III. Conclusions

Il apparaît donc que l'indépendance entre les différents processus de traitement de l'information faciale, si ardemment défendue dans la littérature actuelle par certains auteurs, n'est pas établie avec certitude. Nous avons insisté sur quelques problèmes méthodologiques et théoriques, corroborés par un certain nombre d'études qui suggèrent d'éventuelles interactions. Nous nous sommes volontairement limités aux interactions entre la reconnaissance du visage et deux types d'informations : l'une n'est pas nécessaire à l'identification - l'expression faciale émotionnelle - alors que l'autre - le genre - est une caractéristique identitaire et peut aider à la reconnaissance de la personne. Nous avons vu que, même s'il paraît établi que la reconnaissance, le traitement de l'expression faciale émotionnelle et la catégorisation du genre sont des processus distincts, pris en charge par des régions cérébrales différentes, des interactions entre ces processus existent très probablement.

Si l'on résume les données qui portent sur la reconnaissance du visage et le traitement de son expression faciale émotionnelle, on s'aperçoit qu'il est possible d'accomplir des tâches sur l'expression faciale ou sur l'identité et la familiarité sans prendre ne compte les variations de l'autre dimension et que des régions distinctes sont impliquées dans le traitement de chacune. Mais, on observe aussi que chaque processus peut, sous certaines conditions, influencer le traitement de l'autre et qu'il n'est pas possible de porter son attention sélectivement sur l'expression faciale émotionnelle sans interférence de l'identité. De plus, les performances pour les deux tâches tendent à corréler chez certains patients, voir chez les sujets sains et l'atteinte d'un processus peut provoquer des troubles de l'autre processus.

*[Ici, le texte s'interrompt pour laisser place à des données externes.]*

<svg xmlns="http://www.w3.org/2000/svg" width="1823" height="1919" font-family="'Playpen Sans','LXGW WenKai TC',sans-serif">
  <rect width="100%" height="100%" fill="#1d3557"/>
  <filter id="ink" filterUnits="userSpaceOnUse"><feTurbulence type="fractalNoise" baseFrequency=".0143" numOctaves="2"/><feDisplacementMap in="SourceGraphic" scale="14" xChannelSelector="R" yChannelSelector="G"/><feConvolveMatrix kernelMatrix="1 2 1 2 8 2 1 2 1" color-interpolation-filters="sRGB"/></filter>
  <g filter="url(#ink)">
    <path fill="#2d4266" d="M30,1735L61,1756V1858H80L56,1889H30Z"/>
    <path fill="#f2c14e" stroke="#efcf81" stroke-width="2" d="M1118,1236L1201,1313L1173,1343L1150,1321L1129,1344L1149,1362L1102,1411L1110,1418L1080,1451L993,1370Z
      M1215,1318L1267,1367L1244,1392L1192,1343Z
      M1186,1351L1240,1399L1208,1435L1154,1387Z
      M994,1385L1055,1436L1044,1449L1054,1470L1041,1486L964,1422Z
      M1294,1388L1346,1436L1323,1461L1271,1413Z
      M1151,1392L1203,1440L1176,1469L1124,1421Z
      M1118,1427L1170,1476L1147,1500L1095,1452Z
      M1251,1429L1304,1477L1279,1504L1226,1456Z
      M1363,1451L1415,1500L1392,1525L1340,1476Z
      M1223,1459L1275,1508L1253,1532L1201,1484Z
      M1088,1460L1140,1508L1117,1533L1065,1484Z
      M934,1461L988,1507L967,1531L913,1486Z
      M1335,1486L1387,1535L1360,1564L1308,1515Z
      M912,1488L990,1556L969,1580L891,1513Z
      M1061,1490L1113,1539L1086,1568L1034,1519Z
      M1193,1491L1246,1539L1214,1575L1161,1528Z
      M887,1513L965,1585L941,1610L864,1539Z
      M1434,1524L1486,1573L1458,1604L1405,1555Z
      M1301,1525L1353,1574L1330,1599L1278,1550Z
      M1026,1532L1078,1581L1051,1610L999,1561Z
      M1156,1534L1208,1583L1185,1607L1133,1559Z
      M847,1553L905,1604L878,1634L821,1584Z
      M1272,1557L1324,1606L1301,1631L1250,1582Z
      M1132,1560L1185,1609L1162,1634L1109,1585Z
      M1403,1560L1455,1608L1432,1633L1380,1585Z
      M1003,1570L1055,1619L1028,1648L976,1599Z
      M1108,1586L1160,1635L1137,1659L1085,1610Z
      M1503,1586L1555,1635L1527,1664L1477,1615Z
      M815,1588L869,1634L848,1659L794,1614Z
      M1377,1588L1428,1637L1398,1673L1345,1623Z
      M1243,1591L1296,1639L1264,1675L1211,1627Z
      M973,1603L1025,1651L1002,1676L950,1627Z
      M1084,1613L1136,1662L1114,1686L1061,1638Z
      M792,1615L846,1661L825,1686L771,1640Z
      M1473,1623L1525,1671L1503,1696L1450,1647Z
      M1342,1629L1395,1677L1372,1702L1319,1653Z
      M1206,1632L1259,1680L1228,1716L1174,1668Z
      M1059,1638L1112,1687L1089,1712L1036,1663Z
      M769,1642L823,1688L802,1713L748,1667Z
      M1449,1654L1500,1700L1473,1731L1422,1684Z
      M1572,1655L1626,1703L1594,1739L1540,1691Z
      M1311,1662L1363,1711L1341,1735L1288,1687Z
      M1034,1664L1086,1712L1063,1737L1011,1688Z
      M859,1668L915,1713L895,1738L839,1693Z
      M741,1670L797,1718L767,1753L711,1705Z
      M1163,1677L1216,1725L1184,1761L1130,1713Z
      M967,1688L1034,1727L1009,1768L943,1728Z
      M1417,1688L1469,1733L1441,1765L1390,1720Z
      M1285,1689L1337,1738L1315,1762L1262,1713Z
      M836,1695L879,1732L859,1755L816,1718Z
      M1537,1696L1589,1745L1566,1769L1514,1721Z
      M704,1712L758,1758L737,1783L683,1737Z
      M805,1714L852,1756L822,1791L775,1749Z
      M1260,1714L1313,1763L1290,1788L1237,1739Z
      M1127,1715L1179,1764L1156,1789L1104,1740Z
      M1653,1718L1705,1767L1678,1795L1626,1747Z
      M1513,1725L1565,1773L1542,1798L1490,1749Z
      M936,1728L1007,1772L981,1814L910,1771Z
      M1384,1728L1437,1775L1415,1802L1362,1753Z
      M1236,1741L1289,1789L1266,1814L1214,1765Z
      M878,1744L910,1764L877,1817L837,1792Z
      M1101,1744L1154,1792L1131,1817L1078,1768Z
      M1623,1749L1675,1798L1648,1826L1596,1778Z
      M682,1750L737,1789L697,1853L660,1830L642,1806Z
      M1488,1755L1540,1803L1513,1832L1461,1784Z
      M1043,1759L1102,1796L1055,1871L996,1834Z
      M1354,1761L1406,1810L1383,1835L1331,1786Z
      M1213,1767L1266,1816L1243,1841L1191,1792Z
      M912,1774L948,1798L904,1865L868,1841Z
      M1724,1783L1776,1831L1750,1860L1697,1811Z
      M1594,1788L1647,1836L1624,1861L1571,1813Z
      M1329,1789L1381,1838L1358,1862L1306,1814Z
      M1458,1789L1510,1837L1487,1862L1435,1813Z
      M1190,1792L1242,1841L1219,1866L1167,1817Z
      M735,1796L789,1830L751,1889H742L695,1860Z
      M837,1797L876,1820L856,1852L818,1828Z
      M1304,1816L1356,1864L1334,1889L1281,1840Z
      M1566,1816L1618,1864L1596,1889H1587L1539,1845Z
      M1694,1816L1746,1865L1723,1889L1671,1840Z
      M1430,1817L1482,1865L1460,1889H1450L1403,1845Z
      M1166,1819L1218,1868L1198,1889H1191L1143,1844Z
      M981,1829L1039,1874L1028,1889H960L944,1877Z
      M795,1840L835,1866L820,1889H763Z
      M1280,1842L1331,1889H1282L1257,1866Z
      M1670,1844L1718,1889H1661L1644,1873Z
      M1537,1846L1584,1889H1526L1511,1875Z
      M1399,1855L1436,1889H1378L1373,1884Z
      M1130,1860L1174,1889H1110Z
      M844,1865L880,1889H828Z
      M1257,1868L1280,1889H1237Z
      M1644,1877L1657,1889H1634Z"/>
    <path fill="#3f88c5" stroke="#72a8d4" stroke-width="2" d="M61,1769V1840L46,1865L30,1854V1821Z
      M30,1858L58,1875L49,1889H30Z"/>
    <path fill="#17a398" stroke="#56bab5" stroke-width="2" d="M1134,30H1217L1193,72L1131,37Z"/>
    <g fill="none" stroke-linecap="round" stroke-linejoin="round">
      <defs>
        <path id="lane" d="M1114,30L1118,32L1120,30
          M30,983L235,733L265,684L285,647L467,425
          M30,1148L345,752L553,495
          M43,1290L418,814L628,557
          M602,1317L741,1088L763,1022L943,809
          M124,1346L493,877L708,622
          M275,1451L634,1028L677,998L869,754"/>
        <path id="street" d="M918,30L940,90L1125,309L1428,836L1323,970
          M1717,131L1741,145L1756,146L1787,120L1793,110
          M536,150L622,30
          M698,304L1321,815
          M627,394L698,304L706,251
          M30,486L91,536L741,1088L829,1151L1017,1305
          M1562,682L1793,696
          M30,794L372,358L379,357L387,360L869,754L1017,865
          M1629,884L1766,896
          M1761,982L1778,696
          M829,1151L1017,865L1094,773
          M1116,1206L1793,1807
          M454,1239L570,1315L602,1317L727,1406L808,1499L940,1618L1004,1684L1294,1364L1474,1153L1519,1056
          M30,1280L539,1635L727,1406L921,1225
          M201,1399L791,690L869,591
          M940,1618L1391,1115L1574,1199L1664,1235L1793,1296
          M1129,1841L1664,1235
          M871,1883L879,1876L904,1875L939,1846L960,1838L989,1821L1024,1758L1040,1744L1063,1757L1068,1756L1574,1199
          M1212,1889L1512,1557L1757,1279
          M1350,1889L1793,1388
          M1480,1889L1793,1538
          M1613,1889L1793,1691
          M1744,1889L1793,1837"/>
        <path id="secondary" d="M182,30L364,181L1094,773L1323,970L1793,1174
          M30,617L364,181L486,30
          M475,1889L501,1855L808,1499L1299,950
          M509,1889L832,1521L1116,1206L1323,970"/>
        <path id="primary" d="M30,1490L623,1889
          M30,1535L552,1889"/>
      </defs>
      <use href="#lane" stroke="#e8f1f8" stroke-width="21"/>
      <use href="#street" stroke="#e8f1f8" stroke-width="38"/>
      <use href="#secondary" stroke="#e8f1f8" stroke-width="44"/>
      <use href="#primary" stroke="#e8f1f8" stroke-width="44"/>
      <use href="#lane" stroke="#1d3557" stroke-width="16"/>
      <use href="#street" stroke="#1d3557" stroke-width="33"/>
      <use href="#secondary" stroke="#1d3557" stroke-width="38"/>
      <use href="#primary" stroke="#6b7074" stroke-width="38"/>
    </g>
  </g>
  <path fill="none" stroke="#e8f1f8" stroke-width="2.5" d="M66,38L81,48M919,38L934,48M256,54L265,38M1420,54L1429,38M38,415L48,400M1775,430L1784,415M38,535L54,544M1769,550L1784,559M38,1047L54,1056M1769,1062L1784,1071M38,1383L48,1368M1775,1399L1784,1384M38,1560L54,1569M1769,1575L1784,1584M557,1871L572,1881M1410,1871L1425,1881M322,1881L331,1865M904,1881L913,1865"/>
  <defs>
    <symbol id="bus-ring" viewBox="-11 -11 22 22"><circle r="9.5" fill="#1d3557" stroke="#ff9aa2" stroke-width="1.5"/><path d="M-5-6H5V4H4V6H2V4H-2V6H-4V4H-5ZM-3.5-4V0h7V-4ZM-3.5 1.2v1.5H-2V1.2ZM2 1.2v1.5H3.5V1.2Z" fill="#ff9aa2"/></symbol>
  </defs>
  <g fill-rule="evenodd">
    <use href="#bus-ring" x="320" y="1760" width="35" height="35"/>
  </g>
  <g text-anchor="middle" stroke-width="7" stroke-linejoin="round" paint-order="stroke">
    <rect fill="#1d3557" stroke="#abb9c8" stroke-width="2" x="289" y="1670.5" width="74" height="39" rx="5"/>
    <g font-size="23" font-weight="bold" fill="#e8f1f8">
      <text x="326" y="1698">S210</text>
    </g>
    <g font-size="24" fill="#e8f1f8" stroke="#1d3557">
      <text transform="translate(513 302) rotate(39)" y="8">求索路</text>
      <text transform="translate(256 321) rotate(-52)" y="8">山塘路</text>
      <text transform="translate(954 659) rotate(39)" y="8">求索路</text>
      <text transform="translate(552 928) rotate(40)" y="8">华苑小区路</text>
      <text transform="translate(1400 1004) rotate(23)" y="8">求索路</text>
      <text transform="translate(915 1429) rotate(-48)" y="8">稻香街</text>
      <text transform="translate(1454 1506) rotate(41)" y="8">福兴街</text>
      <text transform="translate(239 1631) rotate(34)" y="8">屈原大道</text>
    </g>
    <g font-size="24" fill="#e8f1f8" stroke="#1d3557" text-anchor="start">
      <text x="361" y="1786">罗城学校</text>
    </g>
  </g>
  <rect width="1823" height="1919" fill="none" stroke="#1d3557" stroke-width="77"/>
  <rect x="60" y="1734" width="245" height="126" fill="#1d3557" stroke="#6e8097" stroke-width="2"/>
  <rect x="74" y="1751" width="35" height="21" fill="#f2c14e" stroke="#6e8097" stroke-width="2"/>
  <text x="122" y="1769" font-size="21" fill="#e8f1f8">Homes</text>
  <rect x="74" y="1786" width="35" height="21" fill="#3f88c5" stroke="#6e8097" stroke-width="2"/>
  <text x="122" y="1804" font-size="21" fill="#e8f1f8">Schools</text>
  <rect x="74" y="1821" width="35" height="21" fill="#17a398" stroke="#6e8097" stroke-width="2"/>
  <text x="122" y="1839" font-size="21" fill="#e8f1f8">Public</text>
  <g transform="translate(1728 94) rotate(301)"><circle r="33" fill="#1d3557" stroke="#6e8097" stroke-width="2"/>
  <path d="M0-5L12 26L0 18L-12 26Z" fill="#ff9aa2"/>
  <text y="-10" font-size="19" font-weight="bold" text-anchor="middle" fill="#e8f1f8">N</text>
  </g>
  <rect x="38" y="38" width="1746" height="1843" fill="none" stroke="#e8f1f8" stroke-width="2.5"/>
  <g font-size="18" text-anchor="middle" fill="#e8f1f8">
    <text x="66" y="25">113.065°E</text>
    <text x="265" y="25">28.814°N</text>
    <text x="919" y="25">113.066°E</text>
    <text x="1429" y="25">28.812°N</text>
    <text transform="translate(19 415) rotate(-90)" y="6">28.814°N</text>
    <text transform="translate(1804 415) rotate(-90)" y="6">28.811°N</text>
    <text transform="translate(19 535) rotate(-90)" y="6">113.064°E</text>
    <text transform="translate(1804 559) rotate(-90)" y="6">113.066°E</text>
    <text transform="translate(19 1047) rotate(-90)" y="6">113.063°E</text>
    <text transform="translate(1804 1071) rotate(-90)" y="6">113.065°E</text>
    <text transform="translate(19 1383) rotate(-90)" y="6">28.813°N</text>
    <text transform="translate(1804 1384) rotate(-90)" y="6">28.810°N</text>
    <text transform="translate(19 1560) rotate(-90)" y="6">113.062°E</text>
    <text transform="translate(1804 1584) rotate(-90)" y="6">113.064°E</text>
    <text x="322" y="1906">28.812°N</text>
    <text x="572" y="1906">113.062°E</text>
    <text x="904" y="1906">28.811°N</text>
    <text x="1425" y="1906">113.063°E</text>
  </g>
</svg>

Finalement, il existe une relative superposition des structures cérébrales impliquées dans les opérations sous-tendant l'extraction des deux types d'informations et l'activité des régions impliquées dans l'identité est renforcée par la présence d'information émotionnelle.

De même, pour les données portant sur les relations entre catégorisation du genre et reconnaissance du visage, on constate que la reconnaissance d'un visage d'homme ne dépend pas de sa masculinité, des caractéristiques faciales différentes peuvent être utilisées pour extraire les deux types d'information et des régions cérébrales distinctes semblent impliquées dans les deux processus. Cependant, on remarque aussi que le genre d'un visage accélère son rejet quand il n'est pas le même que celui d'une personne que l'on recherche et la familiarité d'un visage peut favoriser la catégorisation de son genre. Finalement, l'activité cérébrale lors de la catégorisation du genre est modulée par la familiarité du visage.

A la lecture des arguments que nous venons011de présenter, il nous semble établi que l'hypothèse d'interaction entre les différents processus de traitement de l'information faciale est une hypothèse de travail plausible. Nous l'avons donc adoptée et les recherches qui vont suivre sont destinées à la tester. L'objectif des expériences qui vont être relatées dans la suite de ce travail est donc d'étudier les points communs et les interactions entre ces trois processus. Dans un premier temps, nous déterminerons parmi les différentes caractéristiques du visages (i.e., yeux, nez, bouche, informations configurales et informations de surface) celles qui permettent le mieux de traiter chaque information (Chapitre 4). Dans un deuxième temps, nous déterminerons les canaux de fréquence spatiale du système visuel utilisés pour chaque information (Chapitre 5). Nous verrons au cours de ces deux chapitres qu'il existe des points communs et des recouvrements entre les trois informations. Dans un troisième temps, nous tenterons de déterminer si l'expression faciale émotionnelle et le genre sont de nature à influencer la reconnaissance du visage (Chapitre 6). Dans un quatrième temps, nous nous intéresserons aux effets possibles de la reconnaissance du visage sur le traitement de son expression faciale émotionnelle (Chapitre 7). Finalement, nous présenterons une étude où la capacité à extraire sélectivement l'expression faciale émotionnelle et l'identité a été explorée chez des patients schizophrènes (Chapitre 8). En conclusion, nous proposerons une hypothèse alternative de l'architecture des processus de traitement de (toute) l'information faciale.